Scramjet engine is a strong candidate for use as thrusters for space planes and supersonic civil transporter in the next generation. Supersonic mixing is a key challenge to in realizing scramjet engines. Regarding this, the main purpose of this research is to develop a simple method to evaluate hydrogen concentration in a supersonic mixing layer without the need for costly apparatus. The investigators have proposed a hydrogen concentration probe using catalytic reaction on Pt wire surface. To use this probe to detect a concentration change in a supersonic mixing layer, the response of the catalytic heat release rate must depend only on concentration change around the probe. Catalytic heat release rate on the Pt wire surface in unsteady state is measured using a constant temperature type hotwire anemometer technique and a shock tube to investigate the relation of the response of the catalytic heat release rate and Pt wire temperature. The increasing rate of the catalytic heat release depends on the Pt wire temperature when the wire temperature is low. However, the dependence is very weak when the wire temperature is over about 680 K. This shows that not the catalytic reaction but moleculartransfer from the flow to the Pt wire surface is the controlling step when Pt wire temperature is high enough. As a conclusion, catalytic reaction rate on the Pt wire is high enough comparing with the molecular transfer rate with the temperature over about 680 K, yielding high response frequency as hotwire anemometers(over a hundred kHz).

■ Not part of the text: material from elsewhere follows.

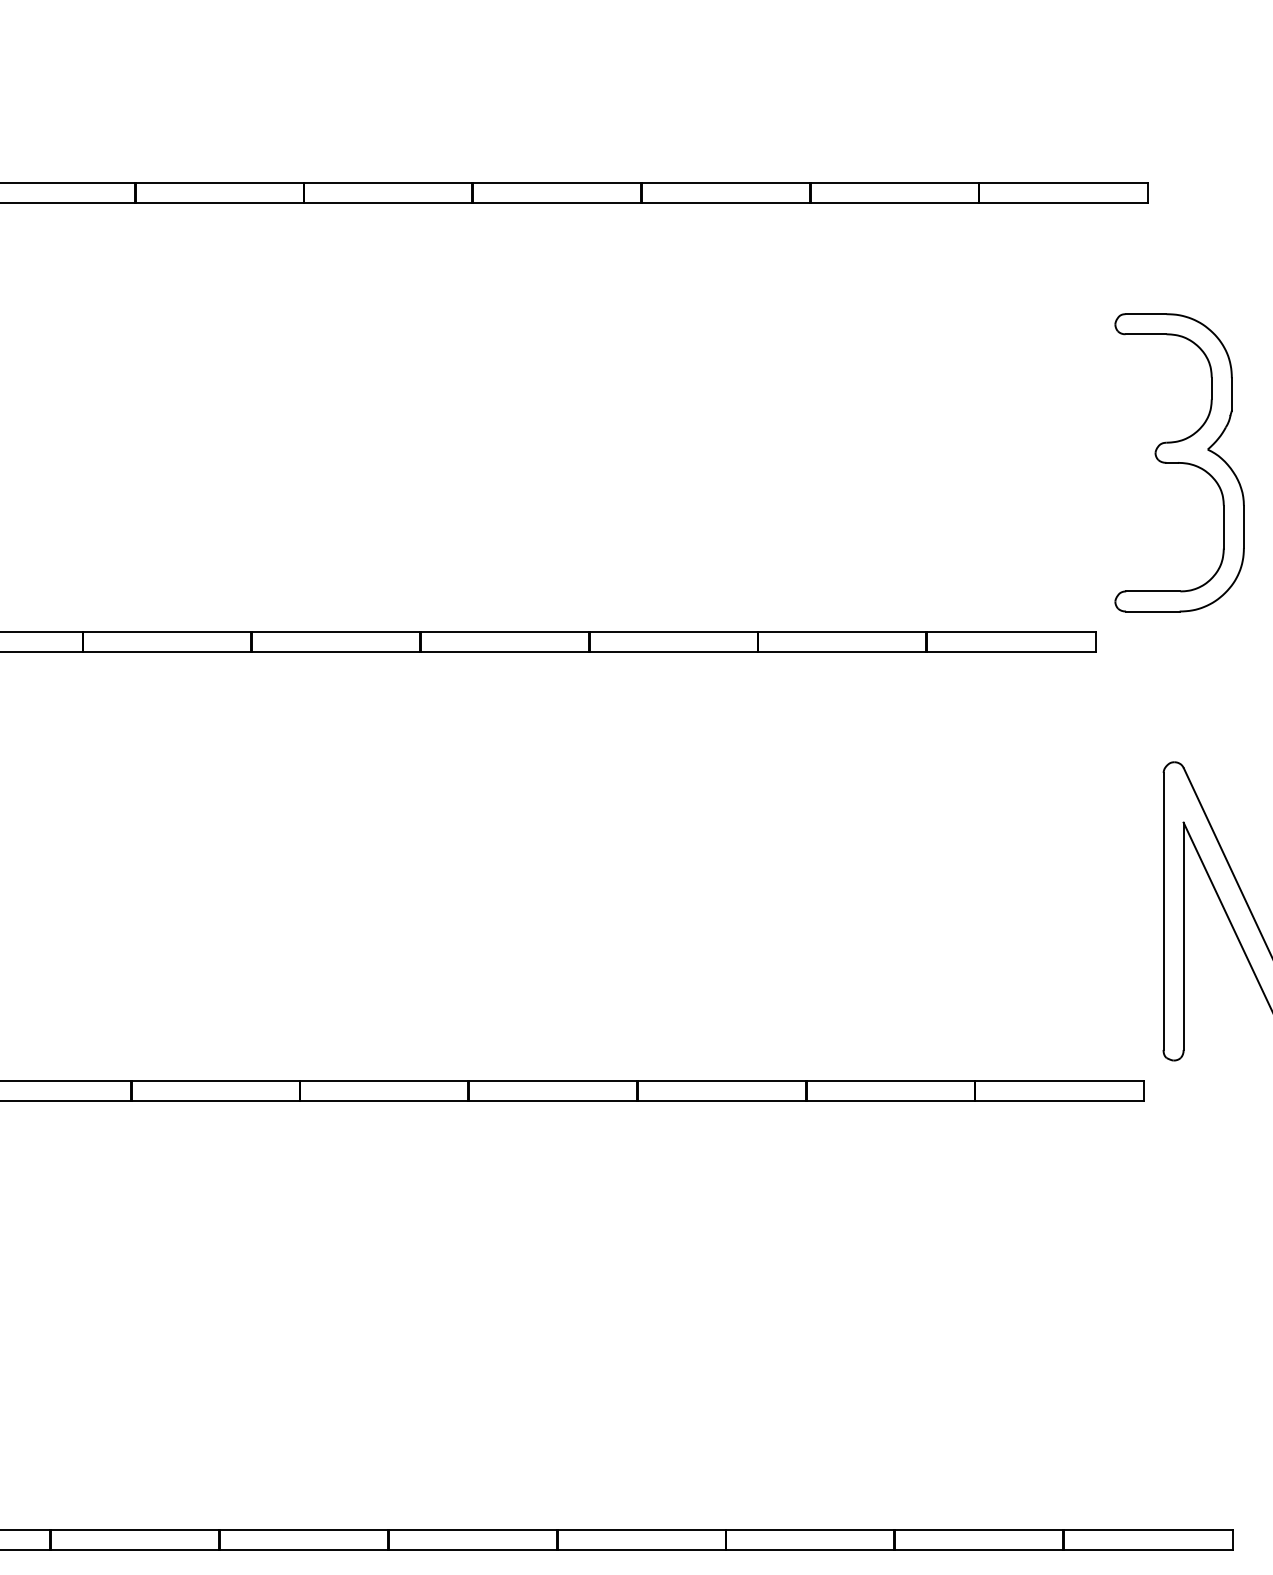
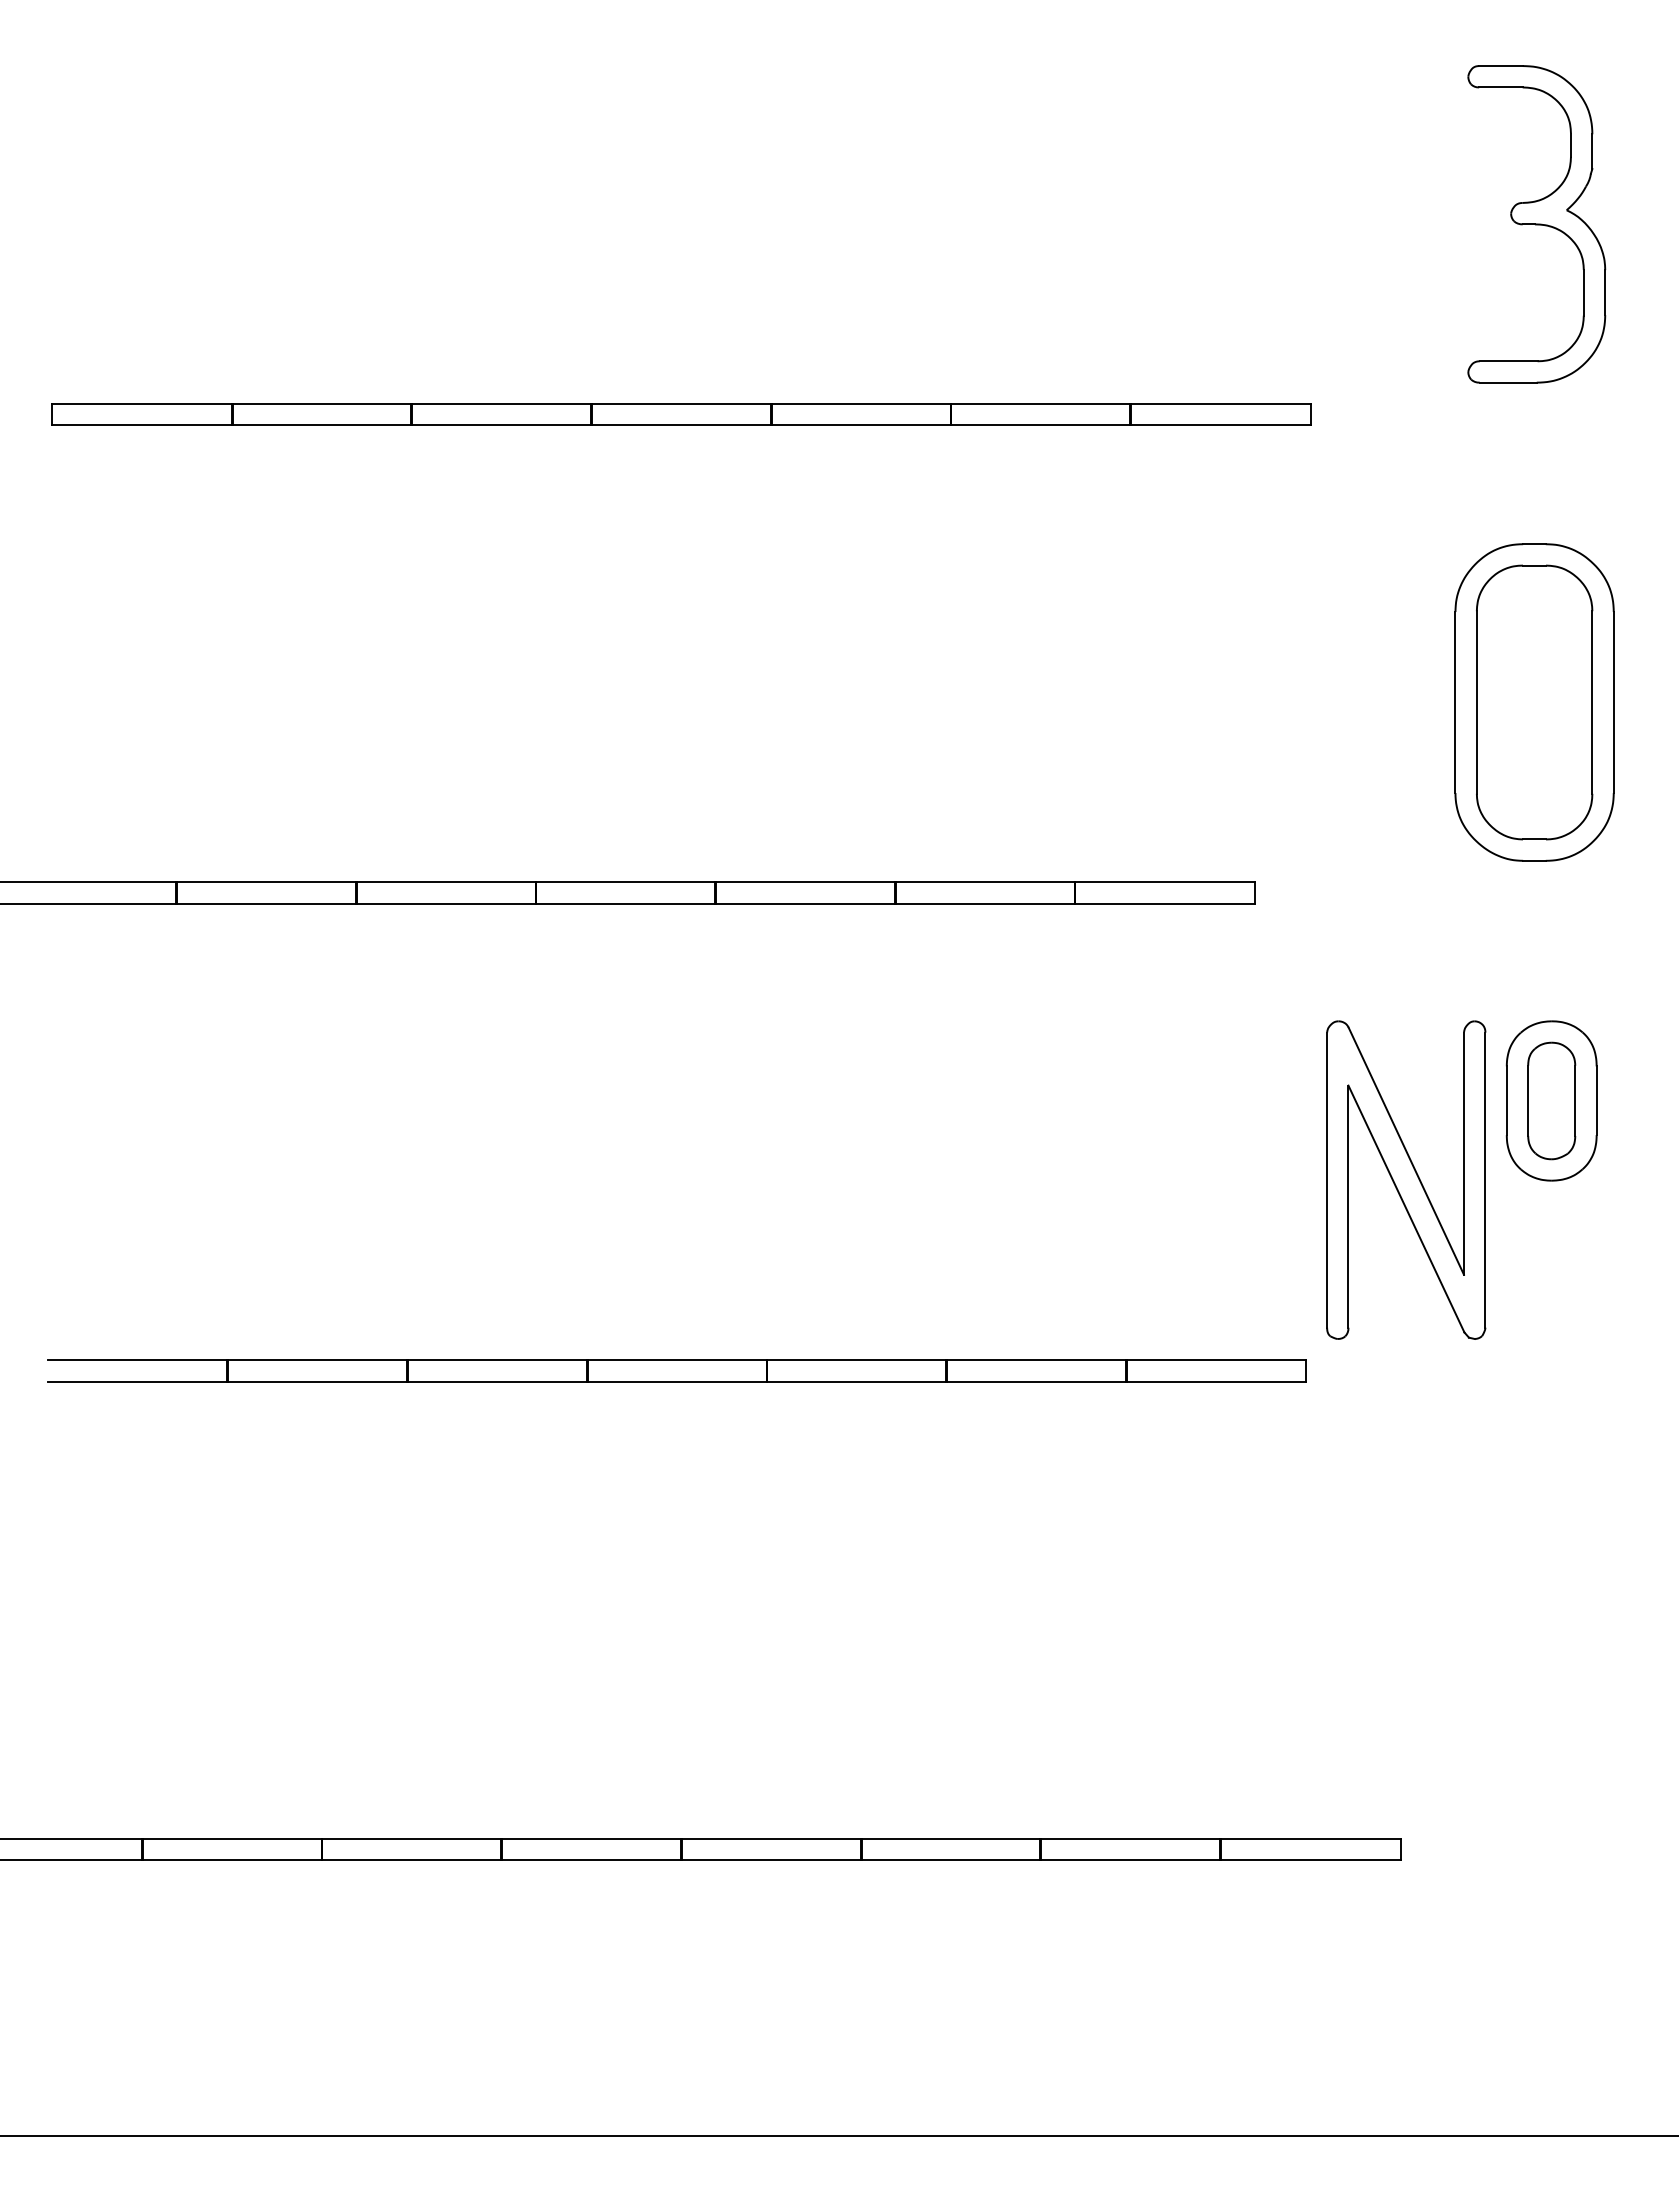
part: (1178, 462) -> (1343, 702), removed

超燃冲压发动机是下一代太空飞机和超音速民用运输机推进器的有力候选者。超音速混合是实现超燃冲压发动机的关键挑战。为此，本研究的主要目的是开发一种简单的方法来评估超音速混合层中的氢浓度，而不需要昂贵的设备。研究人员提出了一种利用铂丝表面催化反应的氢浓度探针。为了使用该探针检测超音速混合层中的浓度变化，催化放热速率的响应必须仅取决于探针周围的浓度变化。采用恒温式热线风速计技术和激波管测量非稳态铂丝表面催化放热速率，研究催化放热速率响应与铂丝温度的关系。当铂丝温度较低时，催化放热的增加速率取决于铂丝温度。然而，当丝温度超过约 680 K 时，相关性非常弱。这表明，当 Pt 丝温度足够高时，控制步骤不是催化反应，而是从流动到 Pt 丝表面的分子转移。综上所述，与温度超过 680 K 时的分子转移速率相比，Pt 线上的催化反应速率足够高，产生与热线风速计一样高的响应频率（超过 100 kHz）。